Of all the statements Jesus made, “judge not lest ye be judged” is probably the most quoted by anyone whether it be a Christian or not. In fact many people may not realize it’s a teaching from the Bible. What does this verse mean and what’s the relevance in our everyday lives?
In my own experience, which I believe to be common, it is usually quoted to justify something that is not good at best and sinful at worst. But just because Jesus said it, can it be true in any situation? Especially when dealing with hypocritical religious people?
In this article I will address the issue of judging others, the context given in the Bible and modern interpretations and misinterpretations. This should be interesting.
Do not judge, or you too will be judged. For in the same way you judge others, you will be judged, and with the measure you use, it will be measured to you. Why do you look at the speck of sawdust in your brother’s eye and pay no attention to the plank in your own eye?

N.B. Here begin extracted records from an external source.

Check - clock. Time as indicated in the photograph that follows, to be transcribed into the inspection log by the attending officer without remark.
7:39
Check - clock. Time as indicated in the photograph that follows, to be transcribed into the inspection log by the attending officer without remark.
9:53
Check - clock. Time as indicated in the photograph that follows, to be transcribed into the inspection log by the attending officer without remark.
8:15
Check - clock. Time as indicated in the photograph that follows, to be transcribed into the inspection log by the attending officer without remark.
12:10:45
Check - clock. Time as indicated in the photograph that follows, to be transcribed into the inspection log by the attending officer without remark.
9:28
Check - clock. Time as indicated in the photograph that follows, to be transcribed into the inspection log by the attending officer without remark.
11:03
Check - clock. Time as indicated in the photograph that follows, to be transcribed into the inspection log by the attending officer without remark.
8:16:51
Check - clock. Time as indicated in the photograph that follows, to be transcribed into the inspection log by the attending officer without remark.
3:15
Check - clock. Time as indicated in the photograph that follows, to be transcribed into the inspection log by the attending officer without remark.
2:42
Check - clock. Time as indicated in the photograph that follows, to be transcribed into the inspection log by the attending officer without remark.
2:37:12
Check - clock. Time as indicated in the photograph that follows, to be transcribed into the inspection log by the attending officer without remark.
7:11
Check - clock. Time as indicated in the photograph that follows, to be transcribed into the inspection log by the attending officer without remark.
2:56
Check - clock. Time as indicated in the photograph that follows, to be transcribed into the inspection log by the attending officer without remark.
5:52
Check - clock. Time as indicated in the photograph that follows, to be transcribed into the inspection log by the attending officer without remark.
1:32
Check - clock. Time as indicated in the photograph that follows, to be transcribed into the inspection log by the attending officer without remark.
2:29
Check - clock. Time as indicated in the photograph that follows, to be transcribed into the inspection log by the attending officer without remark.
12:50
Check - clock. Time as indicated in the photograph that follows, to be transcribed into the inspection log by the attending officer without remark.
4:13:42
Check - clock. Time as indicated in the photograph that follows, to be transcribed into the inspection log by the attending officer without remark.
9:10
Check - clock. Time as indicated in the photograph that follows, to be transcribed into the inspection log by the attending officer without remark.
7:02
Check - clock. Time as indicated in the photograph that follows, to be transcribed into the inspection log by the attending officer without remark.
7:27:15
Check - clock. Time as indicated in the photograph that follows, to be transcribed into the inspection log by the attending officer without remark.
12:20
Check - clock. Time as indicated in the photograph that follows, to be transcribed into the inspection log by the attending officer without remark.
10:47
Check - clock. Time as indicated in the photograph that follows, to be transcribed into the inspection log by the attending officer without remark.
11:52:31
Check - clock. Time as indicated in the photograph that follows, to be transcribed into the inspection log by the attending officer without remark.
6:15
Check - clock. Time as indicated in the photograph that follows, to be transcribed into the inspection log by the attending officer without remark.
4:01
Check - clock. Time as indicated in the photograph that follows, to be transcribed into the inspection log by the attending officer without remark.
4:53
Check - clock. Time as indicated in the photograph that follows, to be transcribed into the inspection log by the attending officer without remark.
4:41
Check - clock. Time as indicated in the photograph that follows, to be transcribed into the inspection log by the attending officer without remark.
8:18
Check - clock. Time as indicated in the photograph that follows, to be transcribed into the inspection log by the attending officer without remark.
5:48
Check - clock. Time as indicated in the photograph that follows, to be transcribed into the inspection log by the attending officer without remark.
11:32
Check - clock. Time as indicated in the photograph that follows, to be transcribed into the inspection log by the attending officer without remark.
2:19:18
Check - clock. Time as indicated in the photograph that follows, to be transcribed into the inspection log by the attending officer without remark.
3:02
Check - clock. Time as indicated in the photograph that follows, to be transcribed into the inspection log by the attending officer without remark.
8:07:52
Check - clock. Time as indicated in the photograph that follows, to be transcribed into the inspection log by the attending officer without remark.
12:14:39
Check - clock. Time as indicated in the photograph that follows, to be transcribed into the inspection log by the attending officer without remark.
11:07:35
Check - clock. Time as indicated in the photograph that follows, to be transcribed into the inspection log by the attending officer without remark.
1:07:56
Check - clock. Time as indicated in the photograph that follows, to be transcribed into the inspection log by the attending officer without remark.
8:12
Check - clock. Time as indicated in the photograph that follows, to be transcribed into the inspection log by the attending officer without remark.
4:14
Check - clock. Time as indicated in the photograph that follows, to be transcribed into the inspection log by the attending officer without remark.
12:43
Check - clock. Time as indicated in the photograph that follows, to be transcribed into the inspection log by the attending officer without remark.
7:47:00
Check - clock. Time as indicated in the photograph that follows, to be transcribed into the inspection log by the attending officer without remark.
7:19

How can you say to your brother, “Let me take the speck out of your eye”, when all the time there is a plank in your own eye? You hypocrite, first take the plank out of your own eye, and then you will see clearly to remove the speck from your brother’s eye.
Definition – Judge Not Lest Ye Be Judged
I searched for the definition of the word judge and found this is from the Merriam-Webster dictionary:
To form an opinion about through careful weighing of evidence and testing of premises.
To form an estimate or evaluation of trying to judge the amount of time required especially.
Historical Relevance – Judge Not Lest
Jesus was preaching the famous Sermon on the Moun. It was recorded in the gospel of Matthew chapters 5 through 7.
He was preaching to and teaching his disciples. They had already decided to follow Jesus.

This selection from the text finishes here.